### Daftar Tugas
1. Tulis ulang secara lebih ringkas paragraf dalam teks tentang kemalasan membaca yang diawali "Dan seiring dengan berjalannya waktu", dengan tetap mempertahankan fakta utamanya.
2. Lanjutkan teks tentang kemalasan membaca di kalangan mahasiswa itu, dimulai sesudah kalimat terakhirnya.

### Blok Teks
:::
Namun sebagaimana bangsa, negara dan masyarakat yang hobby “amnesia”, masalah malas membaca buku teks tersebut hanya diratapi sekian waktu. Bahasa populernya prihatin, namun tidak ada way outnya. Prihatin aja. Sedih pilu, begitu terus.
 Dan  seiring dengan berjalannya waktu, berlalu juga ratapan dan keprihatinan tersebut. Malas, malas, malas terus berlangsung.....dan akhirnya karena berjalan demikian terus menerus, tanpa disadari menjadi tradisi. Tradisi negatif yang selanjutnya tak perlu dipersoalkan lagi. Tragis !
Dalam segala hal bangsa ini seperti itu. Selalu prihatin terhadap masalah-masalah yang serius, laten dan krusial, namun tidak pernah diselesaikan dengan benar.Termasuk yang kita saksikan hari-hari atau akhir-akhir ini[7]
Pelestarian pembodohan ?
Bagaimana semakin tumpulnya daya nalar kritis mahasiswa itu berlangsung ditangisi beberapa mahasiswa, pakar atau kalangan lain yang masih peduli dengan “kebenaran, moral dan kemajuan”. Kegamangan ini terutama dikawatirkan oleh (pada umumnya) para aktifis. Dengan semangat idealismenya mereka menghujat kehidupan mahasiswa saat ini yang minim intelektualitas, karena malas dengan kegiatan yang bersifat akademik, maunya hanya main-main, pacaran, traveling dan sejenisnya sebagaimana dikatakan Romel Masykuri dibawah ini;
Bagaimana mahasiswa dapat dikatakan intelektual sejati, jika ia hanya mementingkan fashion dalam kehidupannya ?. kegiatan sehari-hari pacaran, main-main, jalan-jalan, hura-hura, dan malas dengan kegiatan yang bersifat akademik, seperti membaca buku dan diskusi (Romel Masykuri, Okezone.com, 6 mei 2023)
:::
### Bahan yang Disediakan
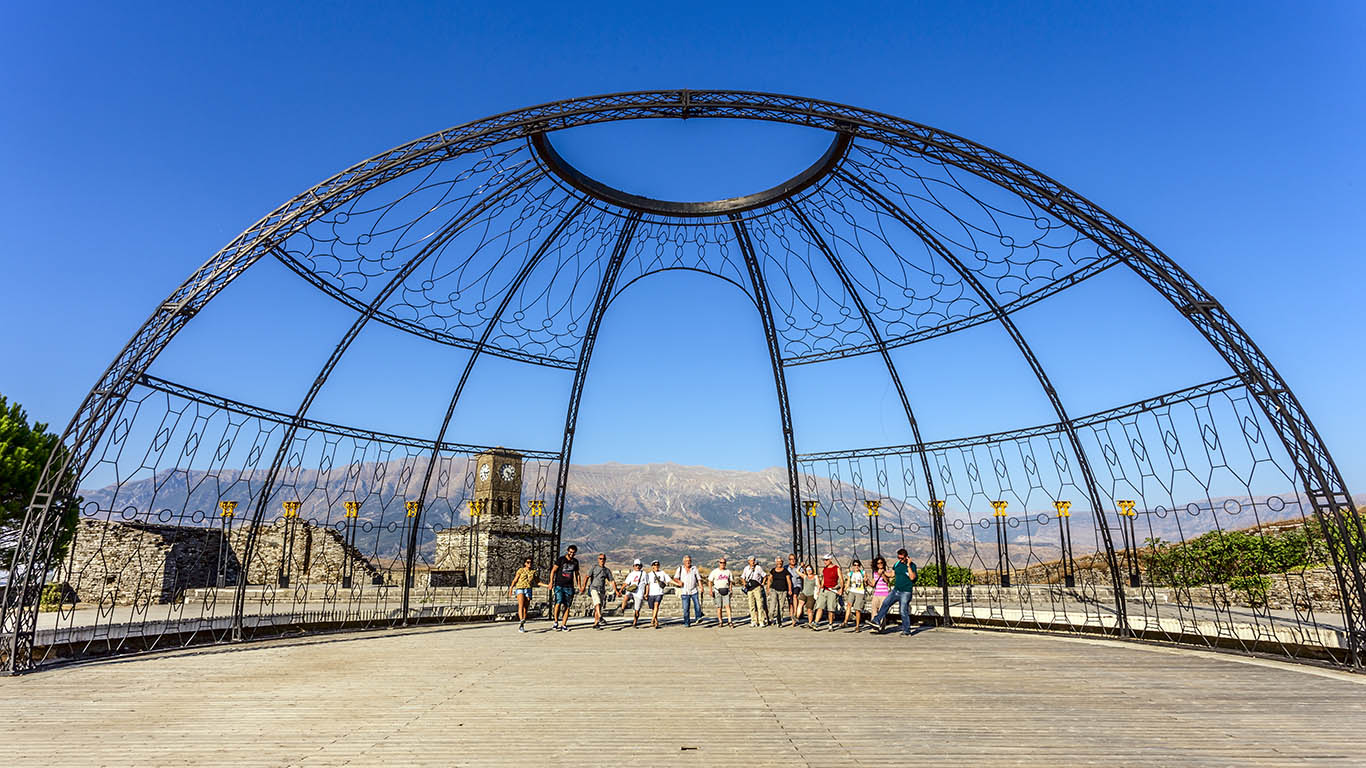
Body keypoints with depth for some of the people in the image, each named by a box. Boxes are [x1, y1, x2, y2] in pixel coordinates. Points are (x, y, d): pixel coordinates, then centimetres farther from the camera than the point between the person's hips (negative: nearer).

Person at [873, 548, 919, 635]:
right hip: (896, 590, 6)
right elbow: (892, 574, 21)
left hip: (905, 592, -6)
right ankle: (877, 621, 4)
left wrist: (908, 565, -24)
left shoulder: (912, 565, -10)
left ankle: (906, 630, 6)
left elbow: (912, 577, -24)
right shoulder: (897, 564, 7)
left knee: (904, 611, -5)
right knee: (885, 603, 0)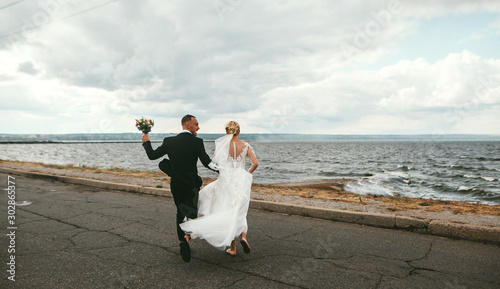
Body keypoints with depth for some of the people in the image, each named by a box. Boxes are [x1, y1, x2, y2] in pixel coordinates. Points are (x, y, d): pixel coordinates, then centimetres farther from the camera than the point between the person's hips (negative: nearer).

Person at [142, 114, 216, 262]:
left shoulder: (169, 141, -3)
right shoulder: (197, 142, -12)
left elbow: (152, 155, 4)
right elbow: (207, 162, -14)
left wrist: (146, 142, 21)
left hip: (175, 185, 4)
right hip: (191, 185, -3)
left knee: (180, 212, 22)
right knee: (191, 214, 3)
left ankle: (182, 241, 31)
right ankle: (186, 239, -23)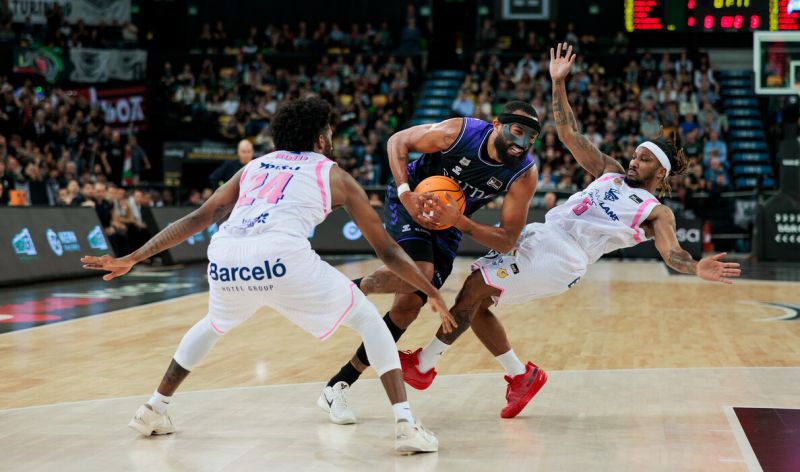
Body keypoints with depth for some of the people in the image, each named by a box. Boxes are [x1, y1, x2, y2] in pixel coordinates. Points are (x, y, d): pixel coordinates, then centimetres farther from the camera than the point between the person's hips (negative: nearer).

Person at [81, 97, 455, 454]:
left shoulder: (254, 166, 32)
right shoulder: (336, 176, 23)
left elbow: (197, 219, 29)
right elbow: (386, 250, 25)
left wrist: (131, 259, 32)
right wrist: (433, 294, 35)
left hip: (225, 256, 4)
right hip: (282, 255, -4)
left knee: (213, 326, 38)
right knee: (369, 320, 16)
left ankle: (153, 411, 40)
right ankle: (406, 426, 2)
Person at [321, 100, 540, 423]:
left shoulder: (525, 175, -21)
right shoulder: (459, 132, -28)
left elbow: (507, 241, -21)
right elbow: (398, 141, -13)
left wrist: (461, 222, -36)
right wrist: (405, 193, -27)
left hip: (449, 226, 4)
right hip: (411, 202, -4)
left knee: (409, 306, -2)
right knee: (418, 273, -33)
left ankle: (339, 385, 9)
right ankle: (354, 288, -2)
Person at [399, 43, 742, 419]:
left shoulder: (657, 213, 6)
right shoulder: (610, 173, 23)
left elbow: (671, 253, -10)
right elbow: (569, 134, 19)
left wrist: (696, 269, -33)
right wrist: (558, 83, 10)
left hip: (561, 258, -8)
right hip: (538, 235, 8)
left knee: (474, 290, -15)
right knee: (474, 300, 4)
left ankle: (422, 366, -3)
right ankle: (521, 375, 19)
:::
### Jawaban Tiap Tugas
1. Seiring waktu, ratapan dan keprihatinan itu pun berlalu, sementara kemalasan terus berlangsung. Karena terjadi terus-menerus, kemalasan itu tanpa disadari menjadi tradisi negatif yang tidak lagi dipersoalkan. Keadaan ini tragis.

2.
Namun yang paling menyeramkan, walaupun dibungkus dengan dagelan lucu adalah yang ditulis oleh Amius Blog, Januari 2012. Menurut blog tersebut ciri-ciri mahasiswa adalah
·         Merasa lebih pandai dari orang lain apalagi jika berkumpul dengan teman-temannya yang bukan mahasiswa[8]
·         Sok kritis tapi nilai IP jeblok
·         Ikut organisasi biar keren sekaligus menutupi kekurangan
·         Lebih takut pada dosen daripada orang tua[9]
·         Nyontek adalah keharusan, karena itu posisi duduk sangat menentukan[10]
·         Bila berhasil menyontek merupakan kebanggaan
·         Terlambat merupakan suatu kebanggan biar dibilang keren
·         Datang ke kampus hanya sekedar mengisi waktu dari pada bengong di kos[11]
·         Membeli buku-buku pelajaran bajakan, kalau perlu difotocopy saja
·         Di kamarnya ada film bajakan
·         Pura-pura ngerti bila mengerjakan tugas kelompok[12]
·         Tidak peduli dengan tugas kelompok, toh jika dapat 0 (nol) semua ikut kena
·         Berkumpul di tempat fotocopy sebelum adanya ujian
·         Berusaha mencari tempat makan yang paling enak tapi paling murah
·         Di dompet kartu ATM nya cuma buat gaya-gayaan pada hal nggak ada isi[13]
·         Paling senang bila ada promo gratisan di kampus
·         Ada stok super mi di kamar
·         Tidak percaya dengan ciri-ciri di atas
                                                              
                                 Anti sikap dan kompetensi ilmiah
Seram benar.......meski belum diuji secara empirik-ilmiah, ciri yang dibuat Amius Blog tersebut sebagaimana novel “Buku, Pesta dan Cinta” di atas, kebenarannya cukup valid dan reliable, dan  saya sebagai akademisi meyakini potret tersebut[14].
Yakni tinggal sebatas:
ü Pesta dan
ü Cinta
ü .....minus buku
Itulah cermin, ciri kalau bukan (karakter) mahasiswa Indonesia saat ini......jauh dari tujuan semula dan jauh dari yang diharapkan. Antara das sollen dan das sein, atau value capabilitas an value expectation terdapat jurang yang dalam. Tentu bukan  karakter yang  kita inginkan ......
Konsep Karakter
Mahasiswa selalu dipersepsikan sebagai “calon-calon intelektual dan pemimpin” bagi masa depan bangsa. Mereka diharapkan menjadi hati nurani masyarakat. Terutama bagi bangsa yang dikategorikan sedang berkembang. Termasuk Indonesia. Mahasiswa sebagai pelajar tertinggi diharapkan mewujudkan impian tersebut.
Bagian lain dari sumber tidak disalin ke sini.